--- EXERCISE DATA Enclosed Below ---

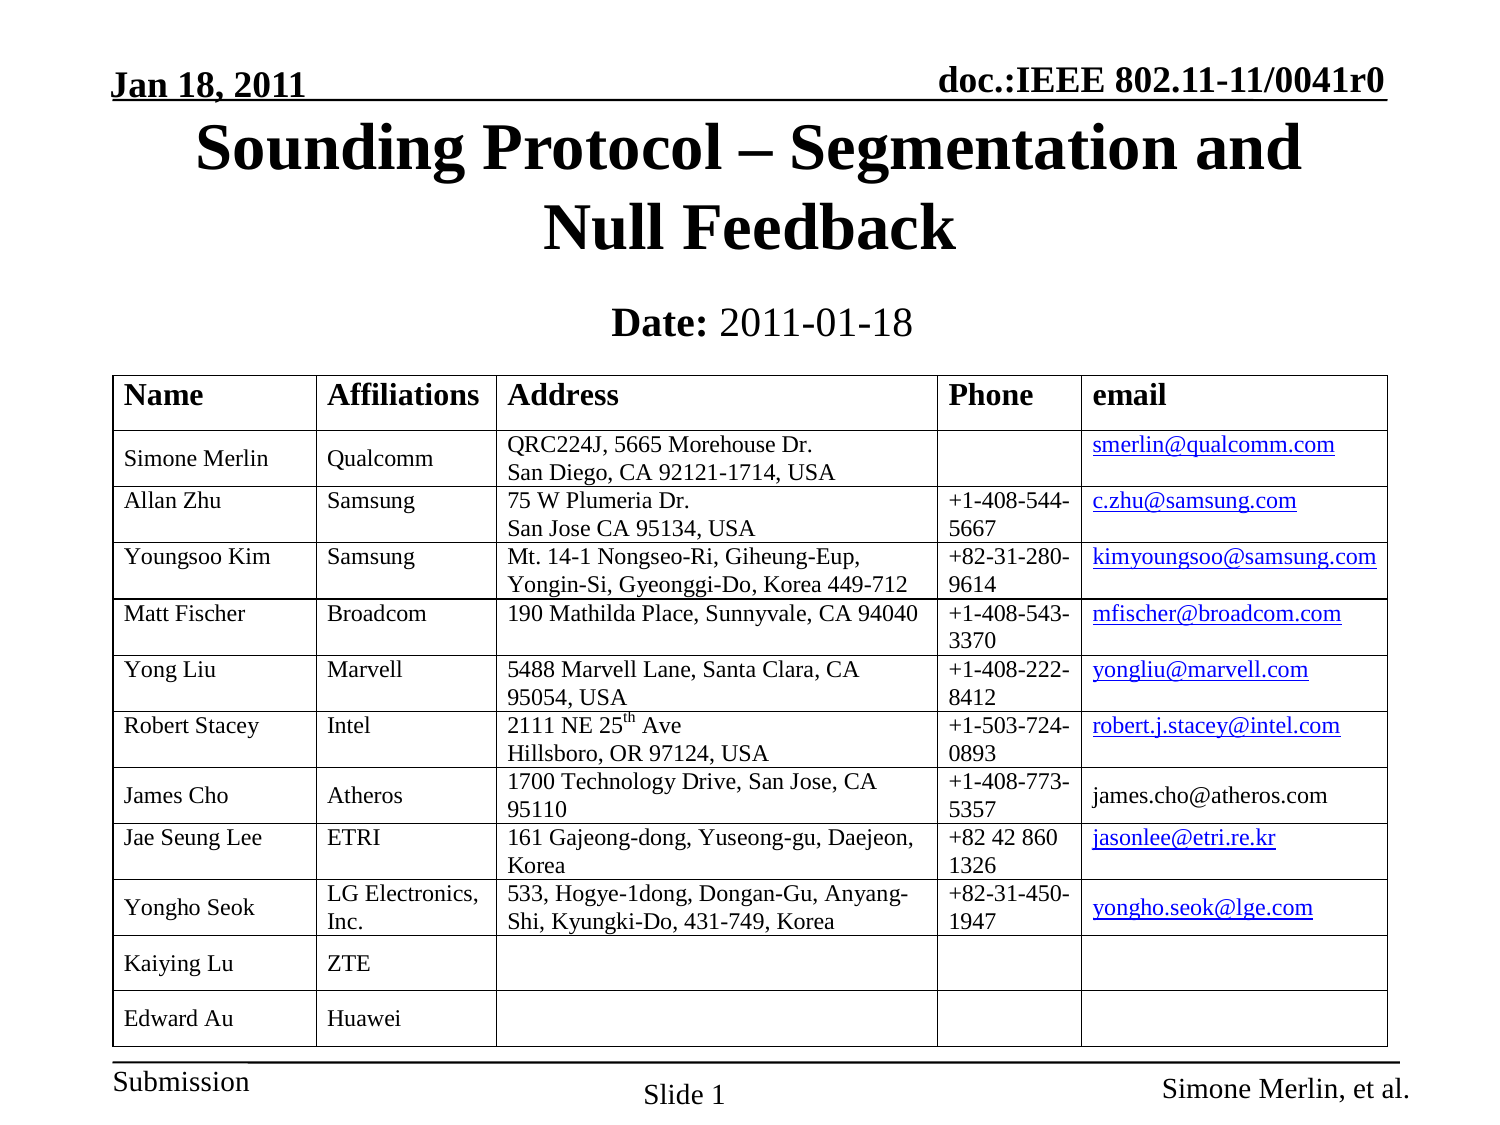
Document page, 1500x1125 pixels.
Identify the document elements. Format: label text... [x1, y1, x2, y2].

title Sounding Protocol – Segmentation and Null Feedback [112, 62, 1388, 304]
text_box Date: 2011-01-18 [124, 287, 1400, 350]
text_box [97, 374, 1414, 1074]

--- End of Enclosed EXERCISE DATA ---

- **TASK STATEMENT**
Exactly repeat the lines from the line that contains "Identify the document" to the end of the entries, both included, and leave out all other lines.

- **EXERCISE RESPONSE**
Identify the document elements. Format: label text... [x1, y1, x2, y2].

title Sounding Protocol – Segmentation and Null Feedback [112, 62, 1388, 304]
text_box Date: 2011-01-18 [124, 287, 1400, 350]
text_box [97, 374, 1414, 1074]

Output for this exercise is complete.